**Your tasks**:
A) Reproduce the HIPAA risk assessment article word for word between "If the decision" and "to evaluate consultants.", inclusive.
B) List every web address that appears in the HIPAA risk assessment article.
C) Extend the HIPAA risk assessment article, picking up right after its last line.

HIPAA Regulatory Alert: Free resources help with risk assessments
If consultant is needed, follow these suggestions
New provisions and clarifications in the Health Insurance Portability and Accountability Act (HIPAA) omnibus rule might have some hospitals scrambling to determine their compliance level, but it might not be a situation that requires outside help.
“Organizations should always return to a risk assessment when there are questions about compliance or changes in regulations,” says Judi Hofman, CHP, CHSS, CAP, privacy and security officer at St. Charles Health System in Portland, OR. “A high level assessment can help you quickly identify gaps that you can address in more detail.”
Although some organizations might find it beneficial to hire an outside consultant to help with the assessment, there are free resources that might meet your needs, says Hofman. The American Health Information Management Association (AHIMA), is a national health information management professional association that offers free resources, she says. (Go to http://www.ahima.org and select “resources,” and then choose “Privacy, Security and Confidentiality.”) “And state chapters of AHIMA are also producing best practices to share among members,” she says. A list of AHIMA state chapters can be found at http://www.ahima.org/about/csa.aspx. Another free source of guidance includes the Department of Health and Human Services’ Office of the National Coordinator for Health Information Technology (ONC) at http://www.healthit.gov. (Select “For Providers & Professionals.”)
State hospital associations often have an information technology committee actively working on guidance as well, says Hofman. “There is free guidance if a hospital doesn’t have the financial resources for outside help,” she says.
If the decision is made to hire an outside consultant, Hofman recommends the following:
• Decide what services you need before talking with consultants.
“Do you want a full risk assessment but not a mitigation work plan, or do you want both?” Hofman asks. “It’s important to know exactly what you want before interviewing consultants because you want to determine the scope of the project, not ask the consultant to do so.”
• Use a committee to evaluate consultants.

**Record extracts**:
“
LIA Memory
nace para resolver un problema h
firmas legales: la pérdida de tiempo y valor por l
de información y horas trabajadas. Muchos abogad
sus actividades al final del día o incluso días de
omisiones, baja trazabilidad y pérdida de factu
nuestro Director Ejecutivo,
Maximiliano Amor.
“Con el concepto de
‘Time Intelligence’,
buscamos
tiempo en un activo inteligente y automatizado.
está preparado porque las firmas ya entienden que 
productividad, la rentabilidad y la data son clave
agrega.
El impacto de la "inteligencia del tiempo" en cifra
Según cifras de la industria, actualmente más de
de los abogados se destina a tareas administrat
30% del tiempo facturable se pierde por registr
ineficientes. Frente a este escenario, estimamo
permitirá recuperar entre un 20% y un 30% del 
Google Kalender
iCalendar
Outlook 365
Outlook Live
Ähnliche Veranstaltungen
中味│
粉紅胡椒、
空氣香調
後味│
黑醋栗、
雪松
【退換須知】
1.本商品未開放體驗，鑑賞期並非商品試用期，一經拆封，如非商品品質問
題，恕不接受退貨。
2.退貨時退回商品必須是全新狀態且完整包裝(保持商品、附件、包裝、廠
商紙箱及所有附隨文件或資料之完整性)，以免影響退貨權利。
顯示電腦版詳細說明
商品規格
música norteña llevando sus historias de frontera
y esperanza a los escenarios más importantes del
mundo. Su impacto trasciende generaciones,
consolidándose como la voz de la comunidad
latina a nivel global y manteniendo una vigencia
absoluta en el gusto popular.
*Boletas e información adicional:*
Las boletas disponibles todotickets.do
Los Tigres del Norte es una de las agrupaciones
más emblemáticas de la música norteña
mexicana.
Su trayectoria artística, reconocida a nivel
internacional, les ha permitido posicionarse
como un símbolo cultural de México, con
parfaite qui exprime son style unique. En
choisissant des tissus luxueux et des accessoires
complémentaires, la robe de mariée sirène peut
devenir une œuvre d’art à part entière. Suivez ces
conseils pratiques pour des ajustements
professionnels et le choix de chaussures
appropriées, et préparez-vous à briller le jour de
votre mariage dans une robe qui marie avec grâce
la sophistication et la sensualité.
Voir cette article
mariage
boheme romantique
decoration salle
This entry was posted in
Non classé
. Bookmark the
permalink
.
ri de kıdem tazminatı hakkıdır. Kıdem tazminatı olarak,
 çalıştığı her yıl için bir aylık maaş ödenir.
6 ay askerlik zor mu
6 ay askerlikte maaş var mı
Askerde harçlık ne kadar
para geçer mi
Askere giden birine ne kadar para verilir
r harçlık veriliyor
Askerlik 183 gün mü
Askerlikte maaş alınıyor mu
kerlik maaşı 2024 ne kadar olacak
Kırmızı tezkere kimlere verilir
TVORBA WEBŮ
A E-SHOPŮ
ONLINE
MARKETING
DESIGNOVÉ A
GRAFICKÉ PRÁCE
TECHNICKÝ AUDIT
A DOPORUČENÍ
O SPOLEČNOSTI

**Outputs in order**:
A)
If the decision is made to hire an outside consultant, Hofman recommends the following:
• Decide what services you need before talking with consultants.
“Do you want a full risk assessment but not a mitigation work plan, or do you want both?” Hofman asks. “It’s important to know exactly what you want before interviewing consultants because you want to determine the scope of the project, not ask the consultant to do so.”
• Use a committee to evaluate consultants.

B)
http://www.ahima.org
http://www.ahima.org/about/csa.aspx
http://www.healthit.gov

C)
Invite everyone who will be affected by results of a risk assessment to help evaluate a consultant’s skill, experience, and approach, says Hofman. “Obviously, the privacy and security officers should be included, but also include the information technology managers and other key hospital leaders.” Their involvement at the start of the project will ensure continuity as gaps are identified and mitigation plans developed, she explains.
• Remember consultant’s perspective.
“Don’t be surprised to receive a list of gaps in your compliance plan,” says Hofman. “Consultants are paid to find risks, so they will give you a comprehensive list to justify their fees.” The key is to evaluate the risks identified by the consultant carefully, she says. “Ask yourself if the deficiencies are correctable or if they are not a priority at this time.”
• Ask state association and other hospitals for recommendations.
“It is best to have recommendations for consultants from people you trust,” says Hofman. By turning to other healthcare organizations in your area, you can be sure to find someone who knows healthcare and has the skill and experience to handle your risk assessment, she adds.
While the potential cost is prohibitive to some organizations, the benefits of an outside consultant include a subjective, third party assessment, points out Hofman. “Consultants usually arrive with a team of people to focus only on the assessment, which frees you up to do your work,” she says. “This is helpful because it is hard to conduct a thorough risk assessment and stay current with day-to-day responsibilities at the same time.”